[Data items]
····················
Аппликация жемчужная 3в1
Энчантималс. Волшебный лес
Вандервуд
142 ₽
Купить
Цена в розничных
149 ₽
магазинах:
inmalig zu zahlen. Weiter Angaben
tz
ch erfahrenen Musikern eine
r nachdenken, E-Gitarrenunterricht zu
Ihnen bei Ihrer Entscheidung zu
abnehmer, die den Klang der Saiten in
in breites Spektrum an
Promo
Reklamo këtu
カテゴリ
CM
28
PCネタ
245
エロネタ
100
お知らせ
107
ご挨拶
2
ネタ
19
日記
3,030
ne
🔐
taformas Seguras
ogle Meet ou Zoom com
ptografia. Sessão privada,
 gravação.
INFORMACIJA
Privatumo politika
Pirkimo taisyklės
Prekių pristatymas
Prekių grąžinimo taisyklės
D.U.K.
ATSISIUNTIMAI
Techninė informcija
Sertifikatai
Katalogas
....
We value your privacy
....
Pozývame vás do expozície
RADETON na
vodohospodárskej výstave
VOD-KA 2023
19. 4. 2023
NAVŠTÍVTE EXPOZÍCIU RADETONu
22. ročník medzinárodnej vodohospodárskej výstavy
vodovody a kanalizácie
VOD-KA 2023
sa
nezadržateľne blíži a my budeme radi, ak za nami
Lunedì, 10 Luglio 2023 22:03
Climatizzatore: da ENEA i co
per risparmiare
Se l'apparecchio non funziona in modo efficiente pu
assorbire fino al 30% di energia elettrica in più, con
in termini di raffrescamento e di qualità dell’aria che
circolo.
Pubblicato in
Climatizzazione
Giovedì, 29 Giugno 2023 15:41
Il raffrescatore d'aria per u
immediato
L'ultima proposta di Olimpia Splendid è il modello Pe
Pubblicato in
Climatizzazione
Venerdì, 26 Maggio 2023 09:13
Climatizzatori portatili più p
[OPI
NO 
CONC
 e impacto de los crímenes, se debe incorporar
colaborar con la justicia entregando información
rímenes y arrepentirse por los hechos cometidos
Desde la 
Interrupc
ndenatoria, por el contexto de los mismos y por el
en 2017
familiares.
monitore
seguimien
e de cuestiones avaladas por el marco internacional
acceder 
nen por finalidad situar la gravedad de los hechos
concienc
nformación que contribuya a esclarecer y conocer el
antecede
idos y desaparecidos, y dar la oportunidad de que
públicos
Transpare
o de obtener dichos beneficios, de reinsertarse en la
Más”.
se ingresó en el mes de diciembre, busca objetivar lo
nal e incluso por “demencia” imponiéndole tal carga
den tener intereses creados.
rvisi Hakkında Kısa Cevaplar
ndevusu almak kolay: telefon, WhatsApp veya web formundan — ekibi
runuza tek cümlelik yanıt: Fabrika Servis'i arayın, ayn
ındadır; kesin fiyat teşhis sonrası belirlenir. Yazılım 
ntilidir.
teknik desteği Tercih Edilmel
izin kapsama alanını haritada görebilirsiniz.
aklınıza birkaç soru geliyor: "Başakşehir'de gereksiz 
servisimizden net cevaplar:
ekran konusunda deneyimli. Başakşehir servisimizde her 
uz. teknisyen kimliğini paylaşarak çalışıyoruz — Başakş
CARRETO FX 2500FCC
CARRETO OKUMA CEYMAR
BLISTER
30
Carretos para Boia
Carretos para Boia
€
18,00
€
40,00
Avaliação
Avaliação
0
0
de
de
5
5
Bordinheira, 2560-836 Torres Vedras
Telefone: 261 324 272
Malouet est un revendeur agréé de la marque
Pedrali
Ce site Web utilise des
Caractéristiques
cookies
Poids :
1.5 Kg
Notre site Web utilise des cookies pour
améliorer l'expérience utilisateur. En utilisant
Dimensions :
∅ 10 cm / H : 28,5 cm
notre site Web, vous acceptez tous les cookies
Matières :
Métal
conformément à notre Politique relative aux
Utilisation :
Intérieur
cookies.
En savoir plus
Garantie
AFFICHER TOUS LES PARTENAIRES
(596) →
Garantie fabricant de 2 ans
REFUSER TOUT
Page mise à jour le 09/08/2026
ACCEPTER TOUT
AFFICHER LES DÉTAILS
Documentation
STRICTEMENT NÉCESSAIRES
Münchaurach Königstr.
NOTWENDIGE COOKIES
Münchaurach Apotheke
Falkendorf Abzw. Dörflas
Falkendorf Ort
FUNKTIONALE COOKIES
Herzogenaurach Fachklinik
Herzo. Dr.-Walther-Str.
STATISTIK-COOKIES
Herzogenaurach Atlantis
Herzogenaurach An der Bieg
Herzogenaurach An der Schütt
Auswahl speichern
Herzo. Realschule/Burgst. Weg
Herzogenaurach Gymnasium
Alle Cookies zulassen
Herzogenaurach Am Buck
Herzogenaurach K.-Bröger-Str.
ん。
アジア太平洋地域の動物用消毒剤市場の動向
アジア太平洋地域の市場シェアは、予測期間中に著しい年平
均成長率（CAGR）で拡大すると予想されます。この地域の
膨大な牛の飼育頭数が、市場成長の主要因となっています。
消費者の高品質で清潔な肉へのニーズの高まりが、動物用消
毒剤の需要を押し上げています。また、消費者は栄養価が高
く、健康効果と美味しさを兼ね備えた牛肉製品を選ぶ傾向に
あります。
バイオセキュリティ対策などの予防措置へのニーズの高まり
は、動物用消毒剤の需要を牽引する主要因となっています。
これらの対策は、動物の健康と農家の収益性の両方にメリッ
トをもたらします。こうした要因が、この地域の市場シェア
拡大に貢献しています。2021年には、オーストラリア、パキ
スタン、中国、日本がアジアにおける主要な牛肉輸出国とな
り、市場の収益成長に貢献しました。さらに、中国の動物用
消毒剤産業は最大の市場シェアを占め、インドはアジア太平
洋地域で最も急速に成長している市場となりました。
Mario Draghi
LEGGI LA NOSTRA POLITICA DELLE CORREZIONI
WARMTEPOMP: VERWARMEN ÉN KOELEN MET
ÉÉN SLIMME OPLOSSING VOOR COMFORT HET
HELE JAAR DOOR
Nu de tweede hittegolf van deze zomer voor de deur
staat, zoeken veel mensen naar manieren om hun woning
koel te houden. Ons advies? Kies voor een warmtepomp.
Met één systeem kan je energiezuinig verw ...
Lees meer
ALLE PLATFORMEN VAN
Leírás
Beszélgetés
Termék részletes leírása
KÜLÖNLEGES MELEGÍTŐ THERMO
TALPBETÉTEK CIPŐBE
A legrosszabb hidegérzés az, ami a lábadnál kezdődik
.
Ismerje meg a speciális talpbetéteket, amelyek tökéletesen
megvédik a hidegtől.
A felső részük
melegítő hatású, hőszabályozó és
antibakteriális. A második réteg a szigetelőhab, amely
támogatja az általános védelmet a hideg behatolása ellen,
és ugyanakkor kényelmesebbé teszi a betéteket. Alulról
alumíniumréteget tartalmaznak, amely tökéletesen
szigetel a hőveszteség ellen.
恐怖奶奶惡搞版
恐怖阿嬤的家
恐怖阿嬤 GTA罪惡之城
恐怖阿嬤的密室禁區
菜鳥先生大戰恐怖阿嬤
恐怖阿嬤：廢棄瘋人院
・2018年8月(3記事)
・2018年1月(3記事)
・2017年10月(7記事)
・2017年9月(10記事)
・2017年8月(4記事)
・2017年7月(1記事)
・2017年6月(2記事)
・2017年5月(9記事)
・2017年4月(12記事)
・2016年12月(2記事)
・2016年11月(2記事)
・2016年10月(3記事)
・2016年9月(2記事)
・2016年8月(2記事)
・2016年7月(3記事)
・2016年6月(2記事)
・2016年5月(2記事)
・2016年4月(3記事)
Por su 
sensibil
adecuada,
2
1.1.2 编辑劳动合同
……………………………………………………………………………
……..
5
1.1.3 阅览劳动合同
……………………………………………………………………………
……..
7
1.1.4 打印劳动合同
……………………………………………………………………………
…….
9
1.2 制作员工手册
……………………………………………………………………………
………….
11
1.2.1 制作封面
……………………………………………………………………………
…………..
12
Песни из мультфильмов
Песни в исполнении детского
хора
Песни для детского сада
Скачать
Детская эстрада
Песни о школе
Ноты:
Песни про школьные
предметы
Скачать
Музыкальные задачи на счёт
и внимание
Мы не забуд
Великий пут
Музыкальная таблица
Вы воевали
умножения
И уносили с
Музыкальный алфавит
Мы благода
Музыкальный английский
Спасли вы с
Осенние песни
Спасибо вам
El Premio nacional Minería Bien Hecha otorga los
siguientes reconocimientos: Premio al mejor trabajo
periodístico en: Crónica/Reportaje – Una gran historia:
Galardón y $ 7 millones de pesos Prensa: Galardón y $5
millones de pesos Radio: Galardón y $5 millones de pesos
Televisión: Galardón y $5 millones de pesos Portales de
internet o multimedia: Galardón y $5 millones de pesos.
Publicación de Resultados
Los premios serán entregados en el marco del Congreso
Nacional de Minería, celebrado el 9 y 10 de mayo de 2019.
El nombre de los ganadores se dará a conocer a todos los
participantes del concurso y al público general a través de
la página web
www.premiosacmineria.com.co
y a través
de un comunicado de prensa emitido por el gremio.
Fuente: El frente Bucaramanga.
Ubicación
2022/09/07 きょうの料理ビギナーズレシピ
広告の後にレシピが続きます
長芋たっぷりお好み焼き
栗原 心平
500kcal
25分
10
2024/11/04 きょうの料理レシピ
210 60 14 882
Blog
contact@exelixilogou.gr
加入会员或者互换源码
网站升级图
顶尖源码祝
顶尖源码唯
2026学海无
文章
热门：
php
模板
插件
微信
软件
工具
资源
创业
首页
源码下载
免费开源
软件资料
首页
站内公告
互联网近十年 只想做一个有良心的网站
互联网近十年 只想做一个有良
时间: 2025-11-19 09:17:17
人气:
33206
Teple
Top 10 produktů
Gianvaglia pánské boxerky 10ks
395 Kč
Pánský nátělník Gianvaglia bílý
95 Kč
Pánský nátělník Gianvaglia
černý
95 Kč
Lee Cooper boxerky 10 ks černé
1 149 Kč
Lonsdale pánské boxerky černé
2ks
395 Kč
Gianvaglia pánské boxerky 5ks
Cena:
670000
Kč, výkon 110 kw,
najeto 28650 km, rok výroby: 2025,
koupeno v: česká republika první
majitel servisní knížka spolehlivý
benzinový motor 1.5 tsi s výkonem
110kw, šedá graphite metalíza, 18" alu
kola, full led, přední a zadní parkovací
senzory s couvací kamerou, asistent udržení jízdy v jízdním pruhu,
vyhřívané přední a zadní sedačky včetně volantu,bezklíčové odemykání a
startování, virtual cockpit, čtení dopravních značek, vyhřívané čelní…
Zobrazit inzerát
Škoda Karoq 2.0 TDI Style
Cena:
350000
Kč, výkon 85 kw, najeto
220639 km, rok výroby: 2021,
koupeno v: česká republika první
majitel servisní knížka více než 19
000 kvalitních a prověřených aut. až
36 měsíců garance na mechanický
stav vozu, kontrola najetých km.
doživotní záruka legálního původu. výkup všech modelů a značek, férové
····················
▶ DIRECTIVE
Copy the material word for word, from its first line through the line that contains "per risparmiare", with that line included.

▶ FINAL ANSWER
Аппликация жемчужная 3в1
Энчантималс. Волшебный лес
Вандервуд
142 ₽
Купить
Цена в розничных
149 ₽
магазинах:
inmalig zu zahlen. Weiter Angaben
tz
ch erfahrenen Musikern eine
r nachdenken, E-Gitarrenunterricht zu
Ihnen bei Ihrer Entscheidung zu
abnehmer, die den Klang der Saiten in
in breites Spektrum an
Promo
Reklamo këtu
カテゴリ
CM
28
PCネタ
245
エロネタ
100
お知らせ
107
ご挨拶
2
ネタ
19
日記
3,030
ne
🔐
taformas Seguras
ogle Meet ou Zoom com
ptografia. Sessão privada,
 gravação.
INFORMACIJA
Privatumo politika
Pirkimo taisyklės
Prekių pristatymas
Prekių grąžinimo taisyklės
D.U.K.
ATSISIUNTIMAI
Techninė informcija
Sertifikatai
Katalogas
....
We value your privacy
....
Pozývame vás do expozície
RADETON na
vodohospodárskej výstave
VOD-KA 2023
19. 4. 2023
NAVŠTÍVTE EXPOZÍCIU RADETONu
22. ročník medzinárodnej vodohospodárskej výstavy
vodovody a kanalizácie
VOD-KA 2023
sa
nezadržateľne blíži a my budeme radi, ak za nami
Lunedì, 10 Luglio 2023 22:03
Climatizzatore: da ENEA i co
per risparmiare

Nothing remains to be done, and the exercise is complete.